Folks who have used Python-based orchestration tools such as [Apache Airflow](https://airflow.apache.org/), [Luigi](https://luigi.readthedocs.io/en/stable/) and [Mage](https://pypi.org/project/mage-ai/) will be familiar with the concepts and the API if **PyJaws**.

* **PyJaws** leverages some existing libraries in order to allow for **modularisation**, **reusability** and **validation**, such as:
    * [Click](https://click.palletsprojects.com/en/8.1.x/) - for providing a rich CLI functionality
    * [Pydantic](https://docs.pydantic.dev/latest/) - for efficient parameter validation
    * [NetworkX](https://networkx.org/) - for Graph and Cycle Detection features
    * [Jinja2](https://jinja.palletsprojects.com/en/3.1.x/) - for templating

## Documentation

* Work in progress. Stay tuned!

## Development & Testing

* **PyJaws** can be tested locally for development purposes. To run unit tests, make sure `tox`, `pytest`, `pytest-cov`, and `coverage` are installed and from a bash terminal, simply run `tox`.

## Getting Started

* First step is installing `pyjaws`:

```bash
pip install https://github.com/rafaelpierre/pyjaws
```

* Once it's installed, define your Databricks Workspace authentication variables:

```bash
export DATABRICKS_HOST = ...
export DATABRICKS_TOKEN = ...
```

* Last, define your Workflow Tasks (see `examples`) and run:

```bash
pyjaws create path/to/your/workflow_definitions
```

### Example

```python
from pyjaws.api.base import (
    Cluster,
    Runtime,
    Task,
    Workflow
)

cluster = Cluster(
    job_cluster_key = "ai_cluster",
    spark_version = Runtime.DBR_13_ML,
    num_workers = 2,
    node_type_id = "Standard_DS3_v2",
    cluster_log_conf = {
        "dbfs": {
            "destination": "dbfs:/home/cluster_log"
        }
    }
)


# Create a Task object.

ingest_task = Task(
    key = "ingest",
    cluster = cluster,
    entrypoint = "iot",
    task_name = "ingest",
    parameters = [
        f"my_parameter_value",
        "--output-table", "my_table"
    ]
)

transform_task = Task(
    key = "transform",
    cluster = cluster,
    entrypoint = "iot",
    task_name = "ingest",
    dependencies = [ingest_task],
    parameters = [
        f"my_parameter_value2",
        "--input-table", "my_table"
        "--output-table", "output_table"
    ]
)


# Create a Workflow object to define dependencies
# between previously defined tasks.

workflow = Workflow(
    name = "my_workflow",
    tasks = [ingest_task, transform_task]
)
```

### Sample Results

Running `pyjaws create examples/simple_workflow` will result in the following Workflow being deployed to Databricks:

![workflow](https://github.com/rafaelpierre/pyjaws/blob/main/img/workflow.png?raw=true "Workflow")

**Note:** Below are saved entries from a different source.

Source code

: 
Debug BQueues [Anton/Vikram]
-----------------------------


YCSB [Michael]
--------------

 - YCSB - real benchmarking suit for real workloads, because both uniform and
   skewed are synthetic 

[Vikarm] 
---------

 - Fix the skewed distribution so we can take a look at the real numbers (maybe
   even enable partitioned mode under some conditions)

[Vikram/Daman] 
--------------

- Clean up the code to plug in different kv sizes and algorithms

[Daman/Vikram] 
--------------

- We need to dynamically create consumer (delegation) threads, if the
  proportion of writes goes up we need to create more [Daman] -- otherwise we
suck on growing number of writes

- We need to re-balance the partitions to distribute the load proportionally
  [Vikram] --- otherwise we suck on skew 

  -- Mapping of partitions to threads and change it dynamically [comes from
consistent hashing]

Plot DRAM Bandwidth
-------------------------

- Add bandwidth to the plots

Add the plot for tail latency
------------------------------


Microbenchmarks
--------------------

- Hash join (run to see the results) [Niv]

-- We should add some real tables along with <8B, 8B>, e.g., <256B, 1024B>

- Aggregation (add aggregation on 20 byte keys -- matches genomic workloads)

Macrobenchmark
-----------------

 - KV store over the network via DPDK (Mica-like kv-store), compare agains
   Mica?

By default, **pyjaws** also includes some useful tags into the workflows indicating which Git Repo hosts the Python definition, commit hash and when the workflow was last updated. For example:

![workflow](https://github.com/rafaelpierre/pyjaws/blob/main/img/tags.png?raw=true "Workflow")

## Disclaimer

* **PyJaws** is not developed, endorsed not supported by Databricks. It is provided as-is; no warranty is derived from using this package.